U.S. Senate Bill Requires Fixed-Price JSF Contract
The defense authorization bill passed by the U.S. Senate Armed Services Committee on June 16 requires a fixed-price contract for the next F-35 Joint Strike Fighter (JSF) buy, forcing the contractors to absorb any cost overruns.
The Senate panel met throughout the week behind closed doors marking up the authorization bill for 2012. Details of the markup were released in a June 17 email from the committee.
“The bill contains a unique requirement that the low-rate initial procurement contract for the FY11 lot of the Joint Strike Fighter (LRIP-5) program must be a fixed-price contract and the contract must require the contractor to absorb 100 percent of costs above the target cost,” the committee’s statement said.
With lot 4, the Pentagon converted from a cost-plus, award-fee plan to a fixed-price, incentive-fee deal.
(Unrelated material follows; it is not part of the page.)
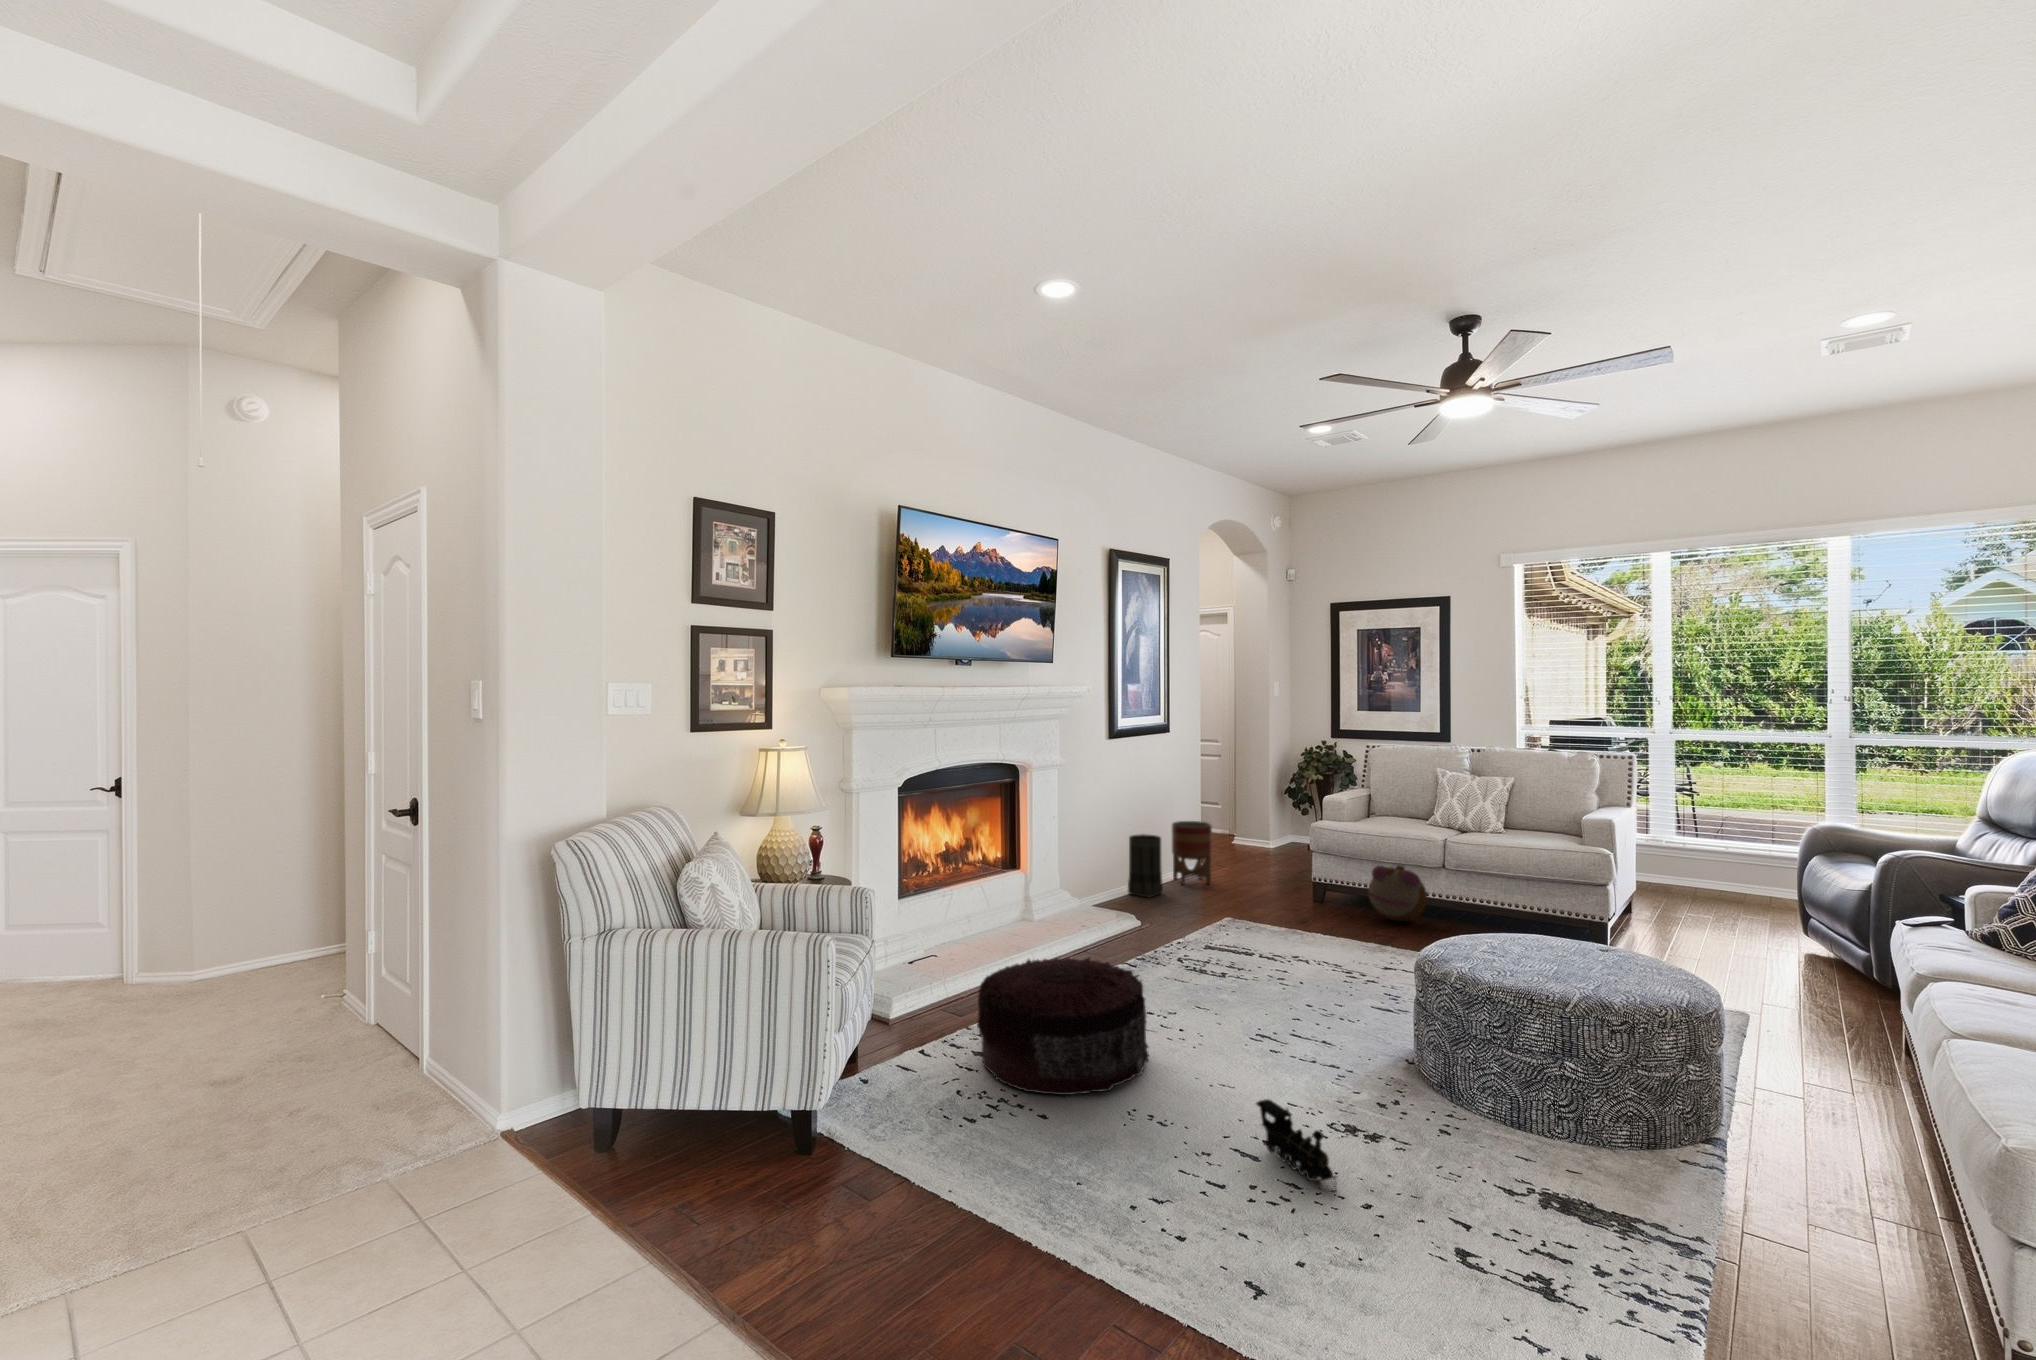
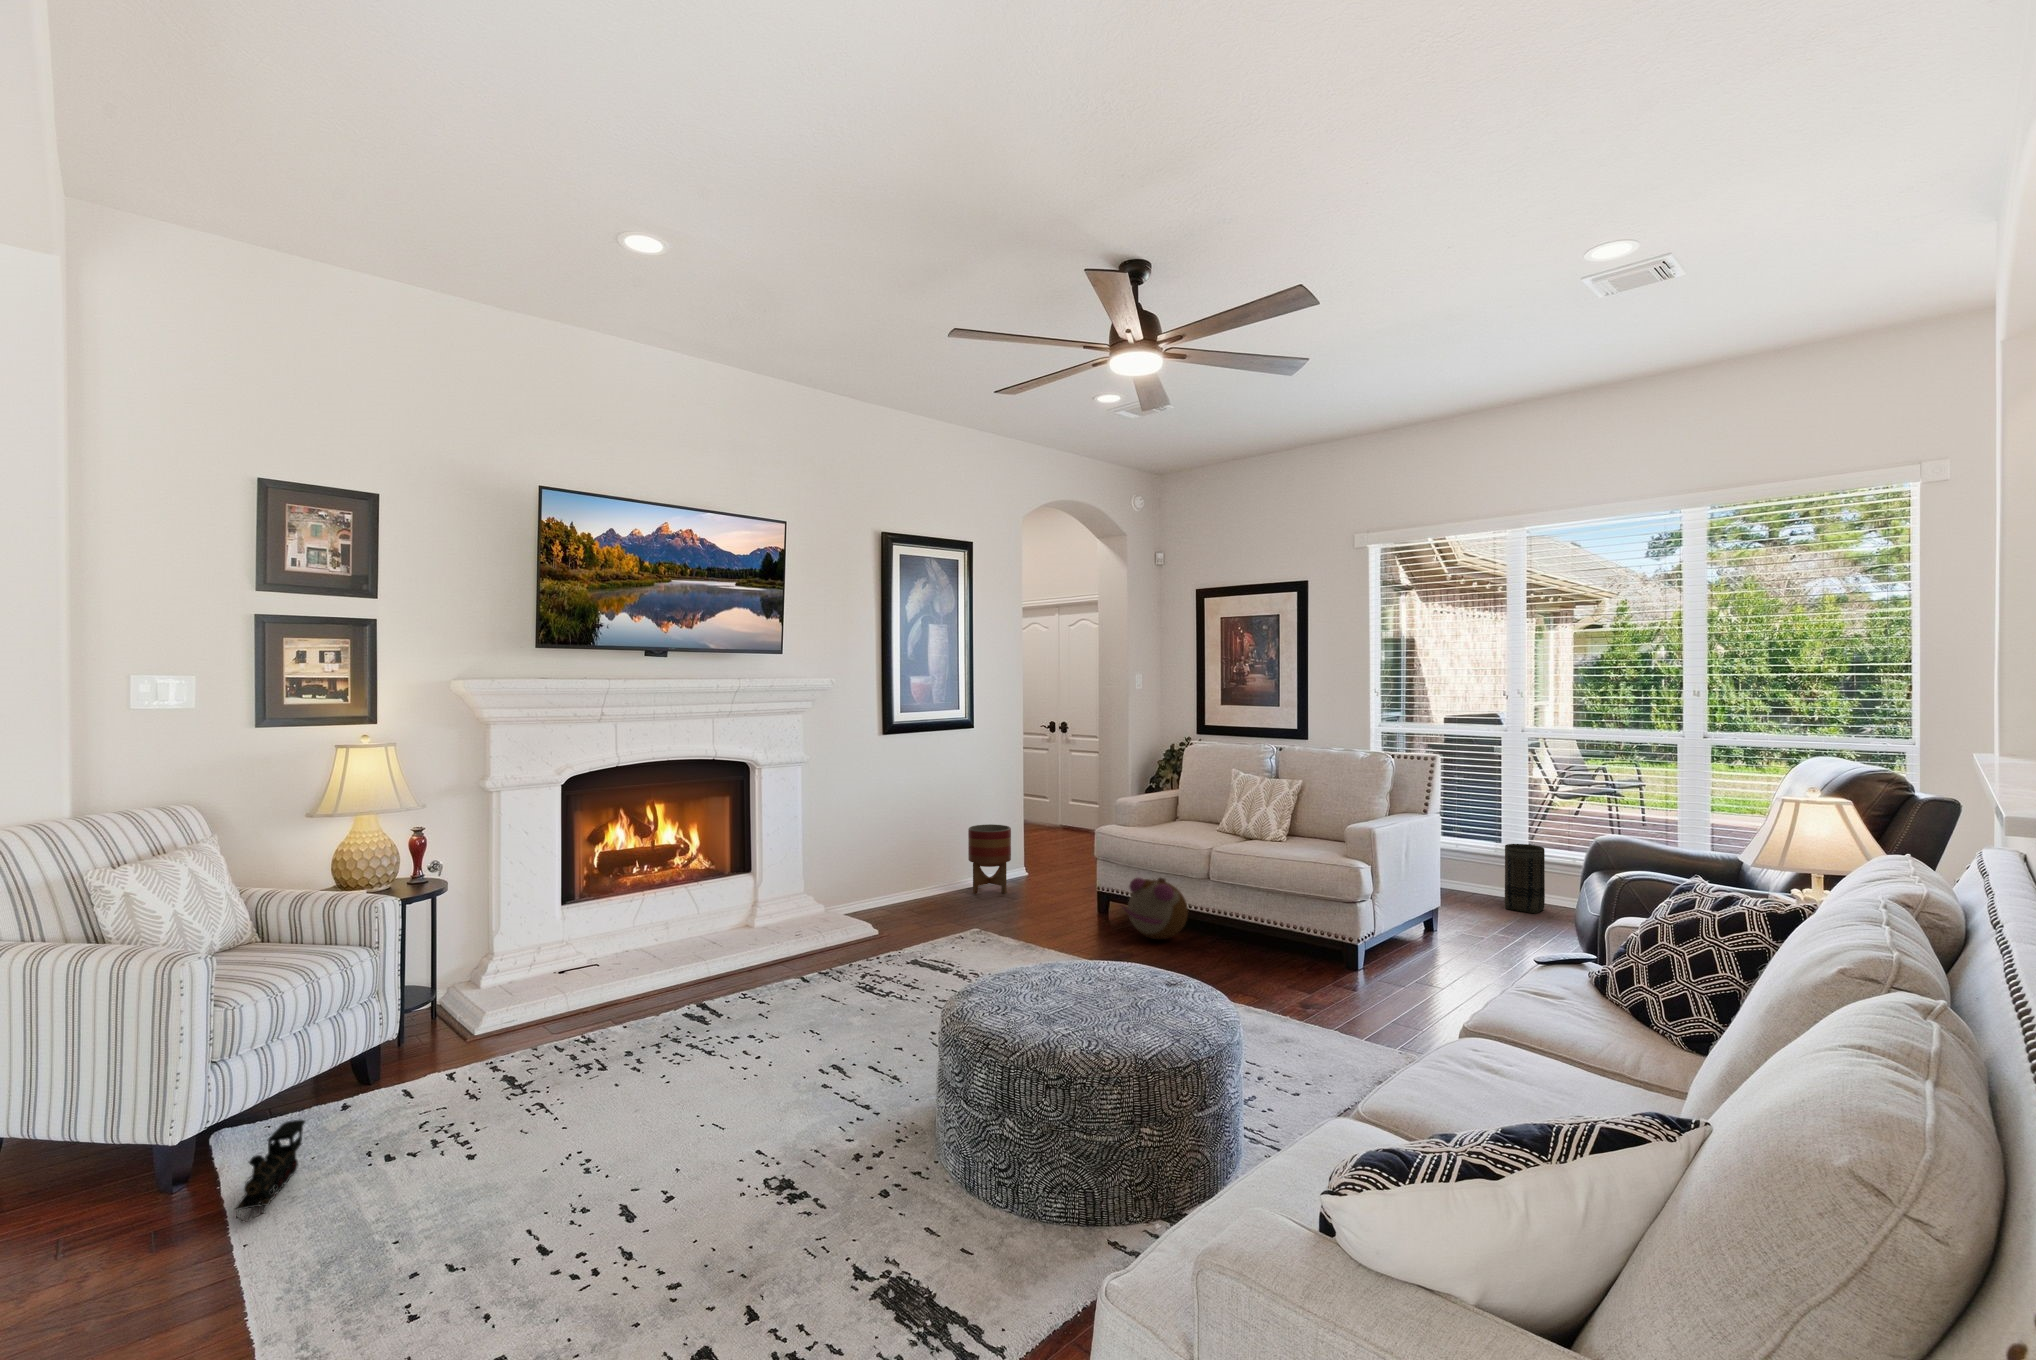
basket: present [1128,834,1163,897] -> present [1505,844,1545,913]
pouf: present [977,958,1149,1095] -> none [467,978,677,1134]
toy train: present [1256,1099,1337,1193] -> present [235,1120,305,1222]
It is negotiating the LRIP 5 buy with prime contractor Lockheed Martin.
If included in the final bill passed by both chambers, the Senate committee’s amendment would make using a fixed-price contract legally binding.
The bill fully supports the Pentagon’s budget request for procurement of the aircraft, allocating $3.2 billion for the Navy and $3.7 billion for Air Force’s JSF buy. The Pentagon plans to buy 32 JSF aircraft in 2012: 19 for the Air Force, seven for the Navy and six for the Marine Corps.
The JSF program is under intense scrutiny by Pentagon leadership due to dramatic cost overruns and production delays. Defense Secretary Robert Gates put the Marine Corps variant on a two year-probation earlier this year.
A Defense Acquisition Board review that would have established a new cost baseline for the F-35 has been postponed until the fall, according to JSF program executive officer Vice Adm. David Venlet.
The review had been scheduled for late May, and then was rescheduled for mid-June.